On Thu, May 02, 2024 at 14:14:25 +0300, Marius Vollmer wrote:
Hi!
I am trying to improve the support for VM snapshots in the Cockpit web
console, and I am afraid I have questions...
We have been asked to prefer the "external" over the "internal"
snapshot
format, at least on RHEL. I haven't yet figured out why, and
consequently I am struggling with deciding how hard the Cockpit UI
should push people towards external snapshots.
This is because development preferentially went into external
snapshots. This unfortunately also meant that internal snapshots were
neglected.
So, what's wrong with internal snapshots?
Firstly. Internal snapshots only work with storage formats which do
support them. Basically you can't snapshot a VM with 'raw' disk. That's
not the case with external snapshots as qcow2 is done as an overlay.
Currently, internal snapshots (at least when done via libvirt) don't
allow you to do a partial (not all disks) snapshot or don't work with
UEFI (historical reasons -> memory image would be stored in the UEFI
image). Both of those can be solved but will require some work.
I heard they are "unreliable", but how so in detail? Does the data
structure inside the qcow2 files get corrupted easily?
I don't think this ever was true.
Do they behave
poorly when the snapshot process runs out of disk in the middle?
The main problem is that the VM is paused and the interaction with
libvirt blocks until the snapshot is done.

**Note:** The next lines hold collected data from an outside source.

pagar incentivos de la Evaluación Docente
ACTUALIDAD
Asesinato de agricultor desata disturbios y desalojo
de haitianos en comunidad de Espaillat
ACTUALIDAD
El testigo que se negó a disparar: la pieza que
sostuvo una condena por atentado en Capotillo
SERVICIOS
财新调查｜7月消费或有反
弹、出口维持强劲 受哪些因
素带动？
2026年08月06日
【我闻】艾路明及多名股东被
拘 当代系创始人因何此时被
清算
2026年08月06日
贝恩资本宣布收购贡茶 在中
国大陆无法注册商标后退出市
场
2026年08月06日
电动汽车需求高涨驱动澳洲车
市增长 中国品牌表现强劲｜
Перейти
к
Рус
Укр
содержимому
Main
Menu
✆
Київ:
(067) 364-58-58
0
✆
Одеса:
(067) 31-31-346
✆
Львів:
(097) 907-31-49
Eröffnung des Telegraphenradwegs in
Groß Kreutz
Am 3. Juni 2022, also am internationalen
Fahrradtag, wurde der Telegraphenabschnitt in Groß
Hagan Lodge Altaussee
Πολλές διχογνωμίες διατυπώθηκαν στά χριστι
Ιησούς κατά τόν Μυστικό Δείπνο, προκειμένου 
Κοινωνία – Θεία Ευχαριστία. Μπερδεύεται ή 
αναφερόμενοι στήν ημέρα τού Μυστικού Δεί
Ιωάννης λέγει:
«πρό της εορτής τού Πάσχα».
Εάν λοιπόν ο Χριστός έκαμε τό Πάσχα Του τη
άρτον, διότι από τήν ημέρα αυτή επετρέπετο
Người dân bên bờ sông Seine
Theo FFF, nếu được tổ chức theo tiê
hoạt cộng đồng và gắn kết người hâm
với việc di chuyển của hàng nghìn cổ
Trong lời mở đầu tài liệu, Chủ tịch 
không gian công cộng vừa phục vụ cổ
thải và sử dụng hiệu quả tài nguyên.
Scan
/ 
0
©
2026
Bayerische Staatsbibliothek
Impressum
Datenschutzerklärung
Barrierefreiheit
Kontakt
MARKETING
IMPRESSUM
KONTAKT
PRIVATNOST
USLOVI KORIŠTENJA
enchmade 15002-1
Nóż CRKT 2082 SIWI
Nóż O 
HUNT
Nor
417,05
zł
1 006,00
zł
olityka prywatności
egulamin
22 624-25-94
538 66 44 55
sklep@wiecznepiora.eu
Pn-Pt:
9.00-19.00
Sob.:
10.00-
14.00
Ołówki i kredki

The only disk consumption is from when the memory si snapshotted, in
either case that should lead to failuer in snapshotting and the VM
should continue
That
sort of thing would help me a lot to figure out what Cockpit should be
doing on platforms other than RHEL.
I don't think having different behaviour is a good idea.
And how well (or how soon) can external snapshots be expected to
work?
Very technically libvirt already expects external snapshots to work.
Said that it's a relatively recent implementation so there may be bugs.
I have severely messed up my libvirt state a couple of times while
playing around with them, and my confidence in them right now isn't
great. :-) Are you surprised by this? Or are external snapshots not yet
considered ready?
Please do report them including steps how you managed to break stuff.
(Most recent example from my experiments: Deleting a full system
snapshot of a paused machine fails with "internal error: unable to
execute QEMU command 'block-commit': Block node is read-only". Reverting
to it works and after that it can also be deleted, all while the VM is
paused.)
Ah right. This is a corner case oversight in the implementation. QEMU
apparently removes write flags from the storage while the VM is paused.
Once again please report this in our issue tracker.